Jimmy... Dead.
contemplative curmudgeon
Obviously people in their twenties have sex; so we can assume they know how. What you seem to be arguing is that older people have an emotional or ethical maturity that inhibits promiscuity (or something like that; more specifically, it would inhibit two people who care about each other from ruining a casual relationship with sex). I'm arguing that there is no reason to assume: a) that older people are more ethically mature than people in their twenties, and b) that this "maturity" has anything to do with two people continually falling back into a sexual relationship.
Intelligent, successful, polite people rationalize how they can get sex all the time; sex is a huge motivational factor. This has nothing to do with immaturity; it's just biology. "Maturity" takes on an ideological significance in this situation because it attributes an illusory qualification to refraining from said behavior. In truth, what we perceive as "immaturity" tells us nothing about the true nature of why two people engage in said behavior; you can't just boil it down to "well, they're immature."
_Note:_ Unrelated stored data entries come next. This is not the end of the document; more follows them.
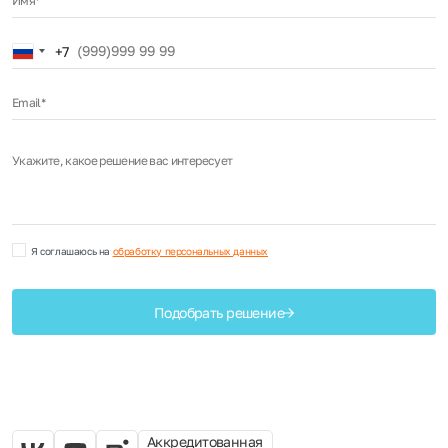
Имя*
Russia
+7
+7
Email*
Укажите, какое решение вас интересует
Я соглашаюсь на
обработку персональных данных
Подобрать решение
Аккредитованная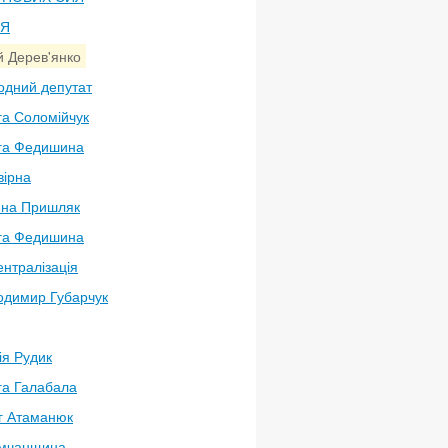
ЛЯ
й Дерев'янко
одний депутат
га Соломійчук
га Федишина
вірна
яна Пришляк
га Федишина
нтралізація
одимир Губарчук
ія Рудик
га Галабала
г Атаманюк
мчанщина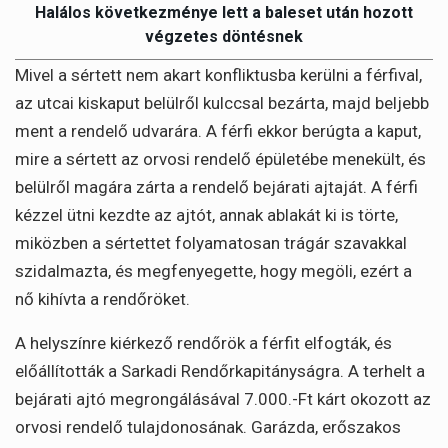
Halálos következménye lett a baleset után hozott
végzetes döntésnek
Mivel a sértett nem akart konfliktusba kerülni a férfival,
az utcai kiskaput belülről kulccsal bezárta, majd beljebb
ment a rendelő udvarára. A férfi ekkor berúgta a kaput,
mire a sértett az orvosi rendelő épületébe menekült, és
belülről magára zárta a rendelő bejárati ajtaját. A férfi
kézzel ütni kezdte az ajtót, annak ablakát ki is törte,
miközben a sértettet folyamatosan trágár szavakkal
szidalmazta, és megfenyegette, hogy megöli, ezért a
nő kihívta a rendőröket.
A helyszínre kiérkező rendőrök a férfit elfogták, és
előállították a Sarkadi Rendőrkapitányságra. A terhelt a
bejárati ajtó megrongálásával 7.000.-Ft kárt okozott az
orvosi rendelő tulajdonosának. Garázda, erőszakos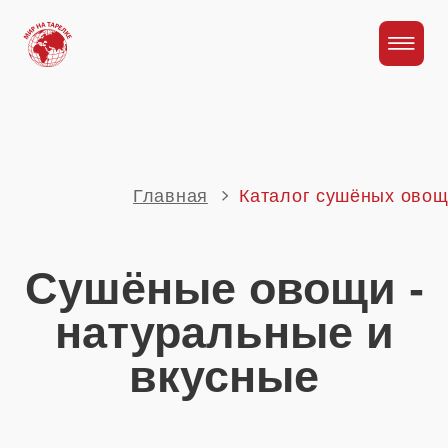
Главная
Каталог сушёных овощей
Сушёные овощи -
натуральные и
вкусные
Упаковка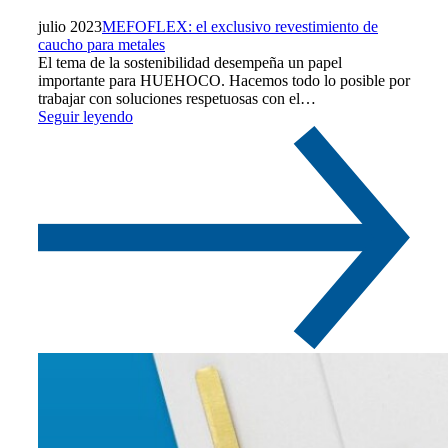
julio 2023
MEFOFLEX: el exclusivo revestimiento de
caucho para metales
El tema de la sostenibilidad desempeña un papel
importante para HUEHOCO. Hacemos todo lo posible por
trabajar con soluciones respetuosas con el…
Seguir leyendo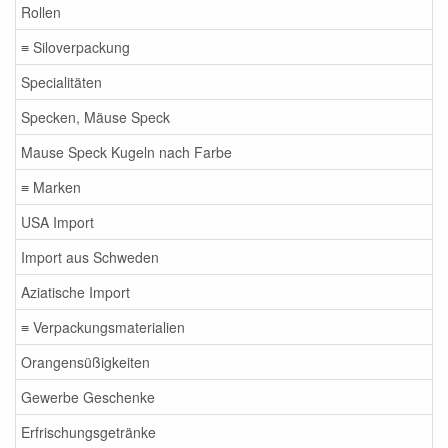
Rollen
≡ Siloverpackung
Specialitäten
Specken, Mäuse Speck
Mause Speck Kugeln nach Farbe
≡ Marken
USA Import
Import aus Schweden
Aziatische Import
≡ Verpackungsmaterialien
Orangensüßigkeiten
Gewerbe Geschenke
Erfrischungsgetränke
Immaturity is a completely relative and unreliable gauge of any behavior because there is no objective standard against which it can be measured. Qualifications of age are ideologically instituted (why can someone go fight in a war at age 18 but can't legally drink until 21; where's the "maturity cut-off"?).
All I'm saying is personal maturity is the first prerequisite for a mature intimate relationship.
Of course biology has something to do with it, the body’s internal structures, sexual desires, has the greatest influence on intimate behavior. Typically, each person’s private, often secret or suppressed, sexual desires surface. Each seeks to please and gratify the others wishes. Negative feelings will tend to be withheld in order to avoid disapproval or rejection. Eventually other personality factors will surface. Levels of maturity with respect to intimacy, however, inevitably will begin to affect the harmony and quality of the relationship.
Ones level of maturity with respect to intimacy has a powerful influence over the success of interdependency. If both persons in the couple had a high level of maturity when considering and choosing a mate, then concern with maturity with respect to many aspects of the way the relationship is conducted becomes increasingly important to each person the longer they live together. The greater the degree of maturity of both parties, the greater is the possibility that the quality of the relationship will improve over time.